Chloé Nicolas, géographe au Centre du climat et de la résilience, étudie les systèmes d’irrigation d’une vallée semi-aride du Chili, l’Elqui. Selon elle, il existe « une représentation hégémonique de l’eau impulsée par l’État et défendue par les grands agriculteurs : l’eau doit être gérée de manière efficiente et ne doit pas se perdre dans l’océan ». De nombreux fleuves ne débouchent plus dans le Pacifique à cause de la sécheresse et des retenues d’eau. Malgré tout, « l’idée que les pratiques modernes [barrages, bassines ou usines de dessalement] vont résoudre la sécheresse reste bien installée », comme le constate Chloé Nicolas. Selon elle, « ces grandes bassines permettent l’accaparement » : au Chili, « les petits agriculteurs sont dépossédés de l’eau par plusieurs moyens, mais, clairement, l’accumulation de l’eau dans les réservoirs a renforcé cette dépossession ».

Après douze ans de sécheresse, le modèle des réservoirs et barrages commence doucement à être remis en question. Heinrich Böll Stiftung / Terram

Après douze ans de sécheresse, le modèle des réservoirs et barrages commence doucement à être remis en question. Claudia Galleguillos, responsable des stratégies d’eau à la Fundación Chile, fait partie de ces voix critiques. Elle « se demande si les ouvrages de stockage d’eau sont la politique adaptée pour atténuer la sécheresse ». Mauricio Galleguillos, docteur en sciences agronomiques de Montpellier et chercheur associé au CR2 du Chili, observe trois grandes conséquences environnementales après plus de trente ans d’usage des bassines. Tout d’abord, en accumulant l’eau dans des zones spécifiques, « on modifie sa distribution dans l’espace et on déconnecte l’eau de son cycle naturel ». Ensuite, « on diminue la quantité d’eau disponible à cause de l’évaporation » et enfin, « on interfère sur le temps nécessaire pour que l’eau se régénère ». Si « on puise l’eau dans les nappes phréatiques, on capte une “eau fossile” accumulée depuis des décennies et on affecte, là aussi, le cycle de l’eau ».

Les autorités misent sur les usines de dessalement

Selon Claudia Galleguillos, « la solution n’est pas dans les retenues d’eau. Si nous avons besoin de stocker l’eau, nous avons les aquifères ! » — des sols ou des roches réservoirs. Mauricio Galleguillos partage cette vision.
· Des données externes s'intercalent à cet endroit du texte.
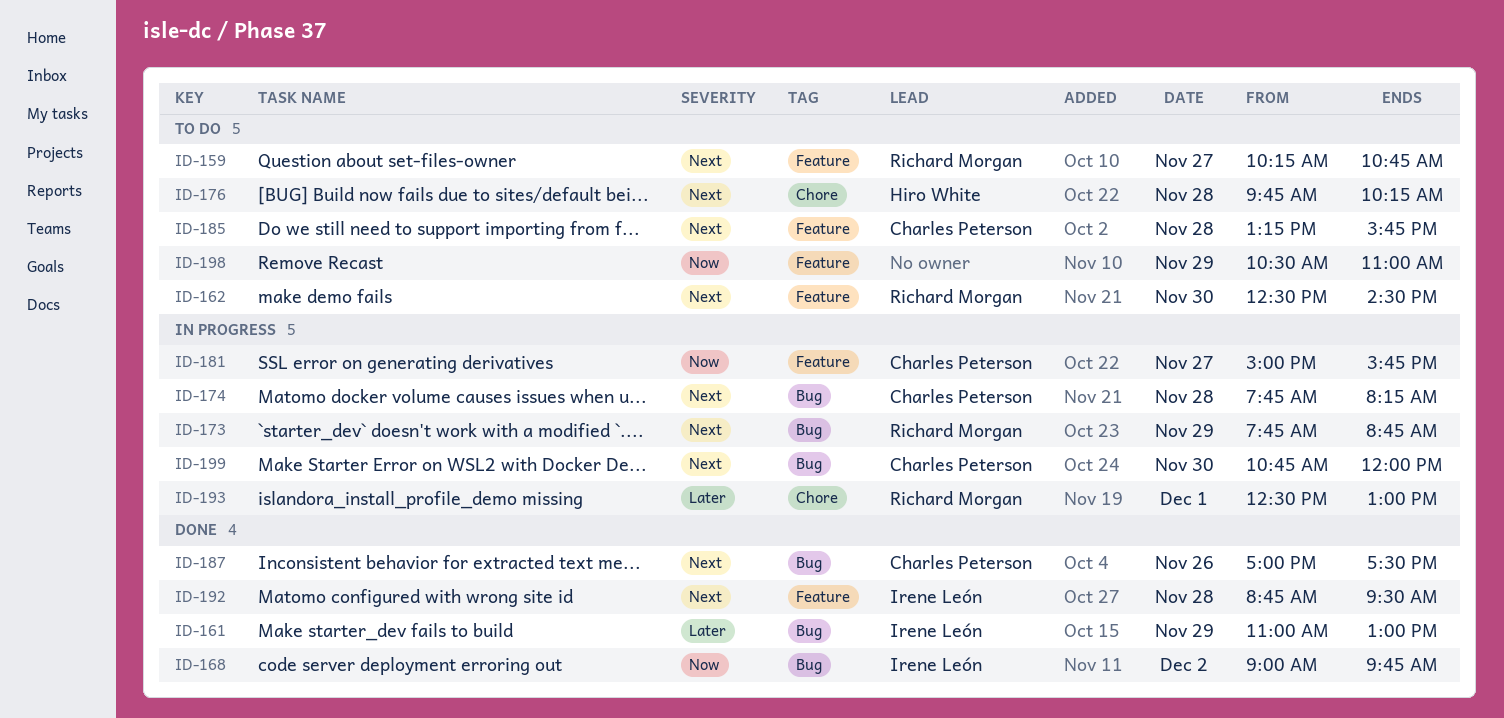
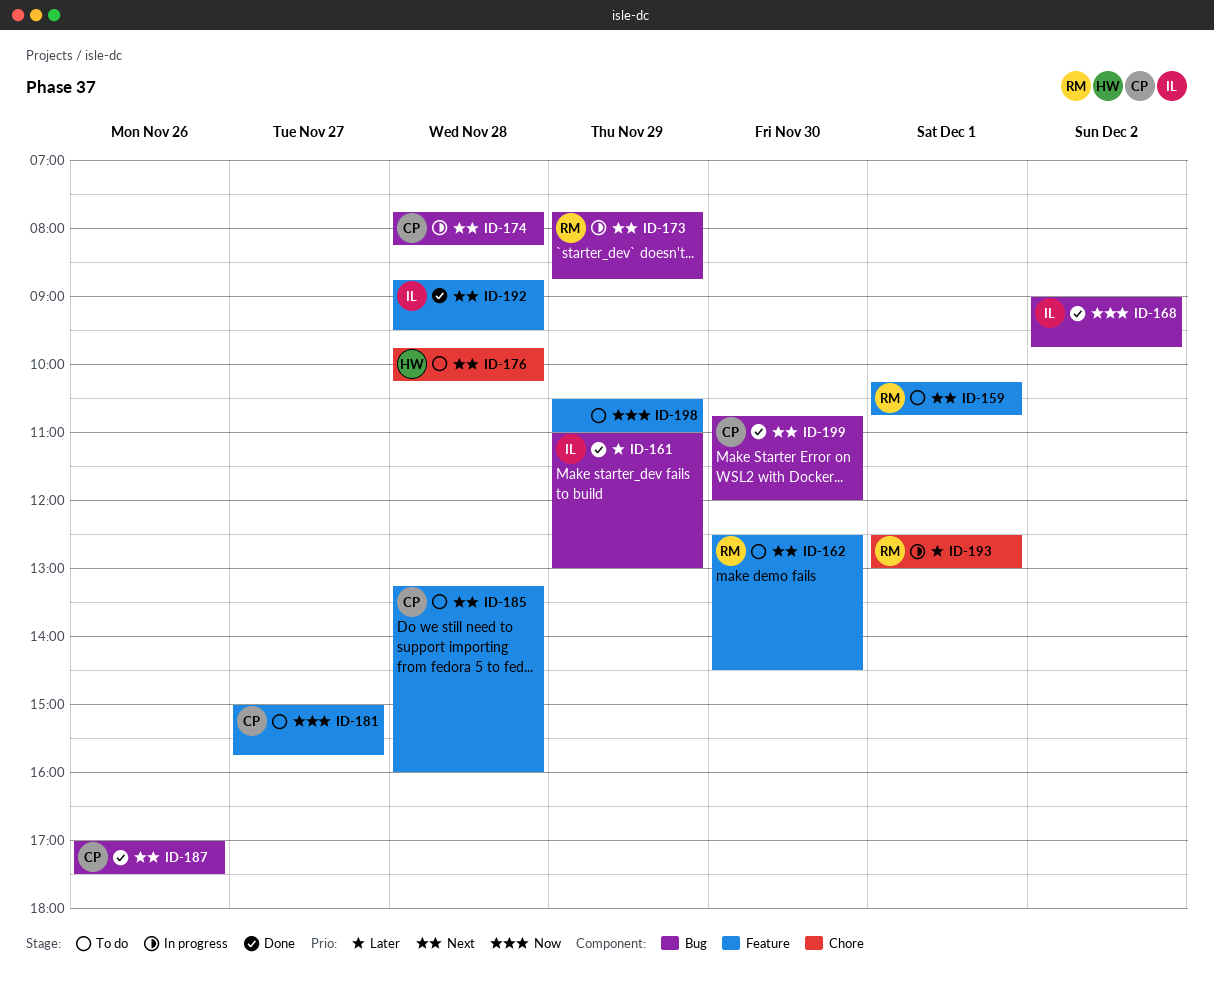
ID-159, day: Nov 27 -> Dec 1
ID-181, status: In progress -> To do
ID-185, ends: 15:45 -> 16:00
ID-199, status: In progress -> Done

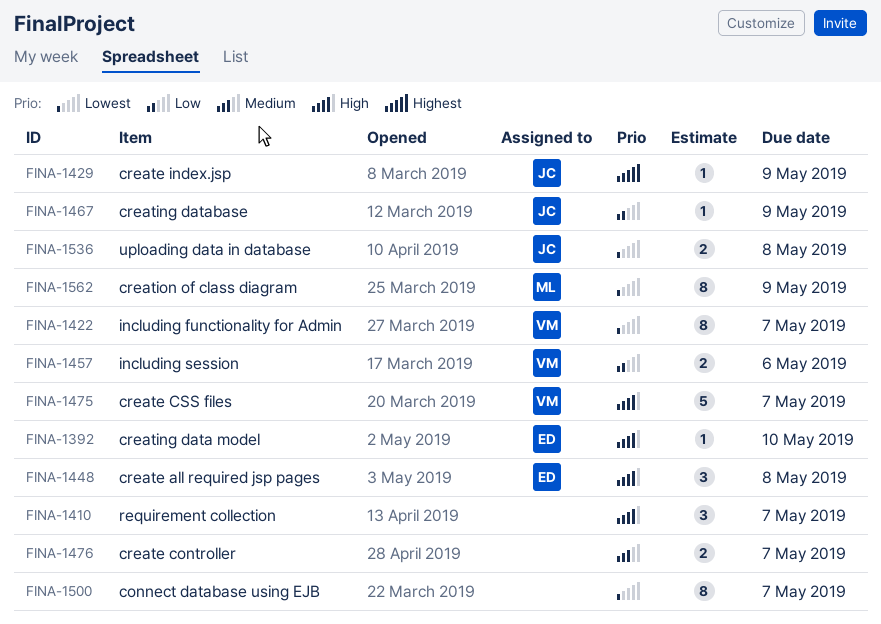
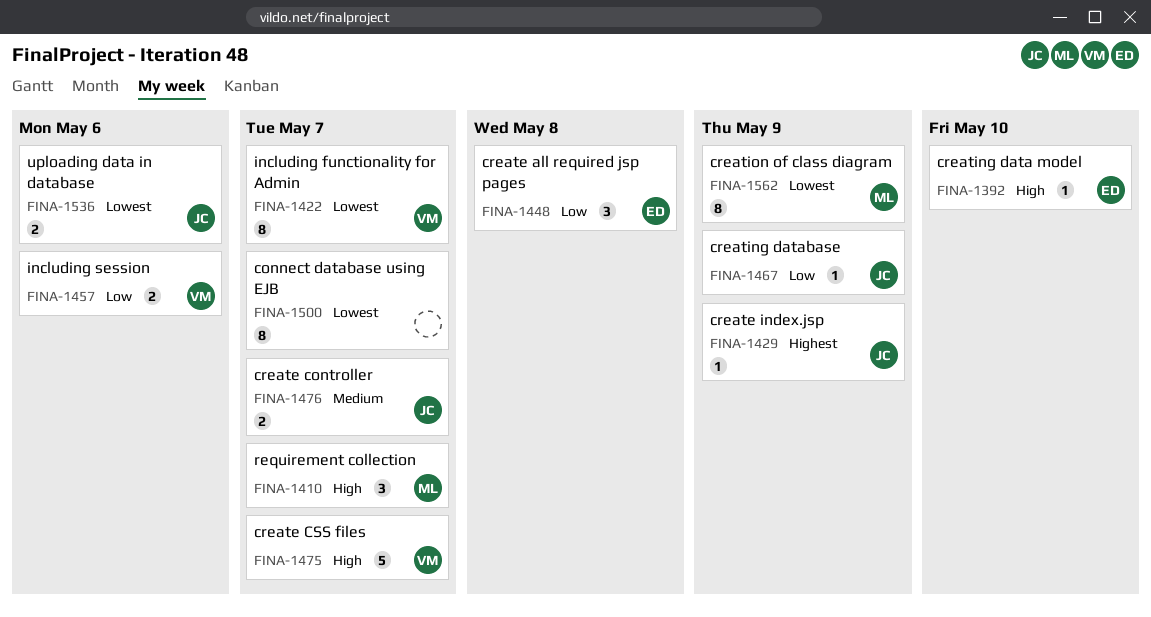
FINA-1410, owner: none -> ML
FINA-1448, priority: High -> Low
FINA-1476, owner: none -> JC
FINA-1536, due: May 8 -> May 6

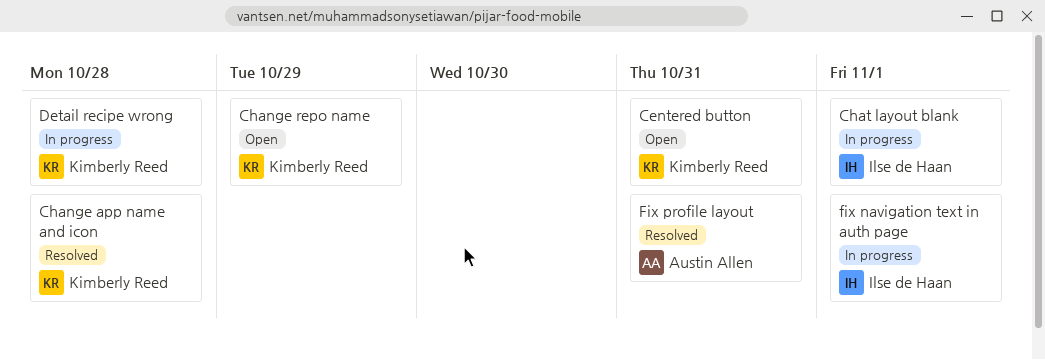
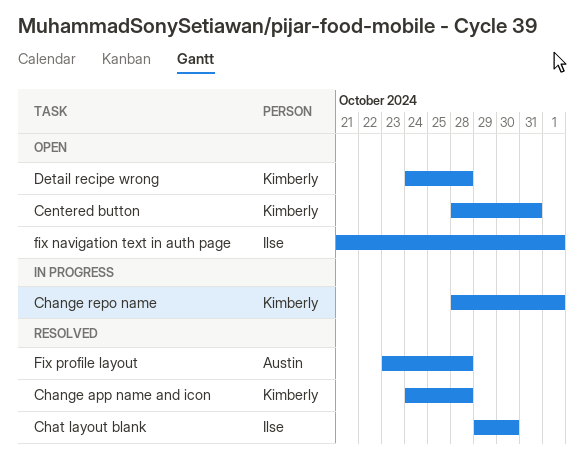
Change repo name, status: Open -> In progress
Change repo name, due: Oct 29 -> Nov 1
Chat layout blank, status: In progress -> Resolved
Chat layout blank, due: Nov 1 -> Oct 30
Detail recipe wrong, status: In progress -> Open
fix navigation text in auth page, status: In progress -> Open
Fix profile layout, due: Oct 31 -> Oct 28

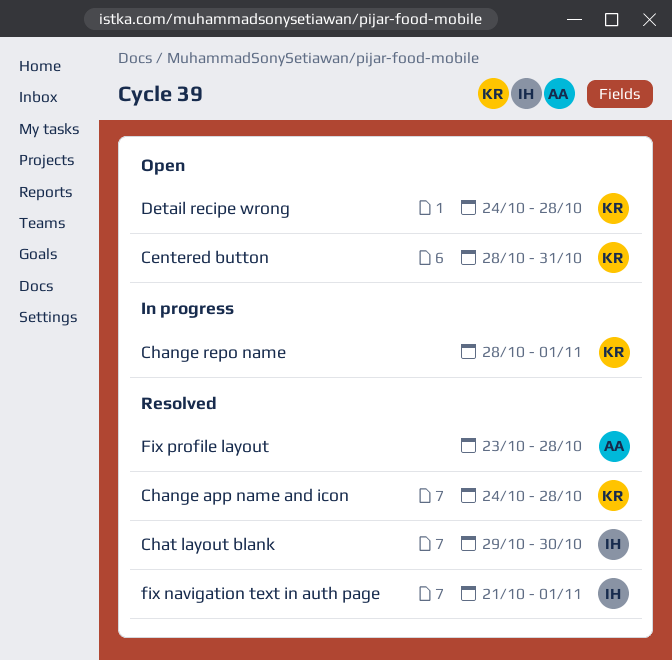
fix navigation text in auth page, status: Open -> Resolved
Il souligne que dans le monde « les sols contiennent de plus grandes quantités d’eau que les fleuves » et qu’« il y a peu de connaissance du système sol-plante-eau ». Les sécheresses prolongées « exigent de nouvelles formes de penser et d’utiliser les sols, qui fonctionnent comme des éponges ». Mais cela sous-entend d’« investir davantage dans la connaissance que dans les infrastructures » et de « passer à un modèle où le débit naturel de l’eau est privilégié ».

À ce jour, les changements structurels suggérés par Mauricio ne sont pas à l’agenda. Face à une sécheresse durablement installée et des nappes phréatiques qui s’épuisent, les pouvoirs politiques et économiques misent sur les usines de dessalement qui se construisent par dizaines sur la côte Pacifique.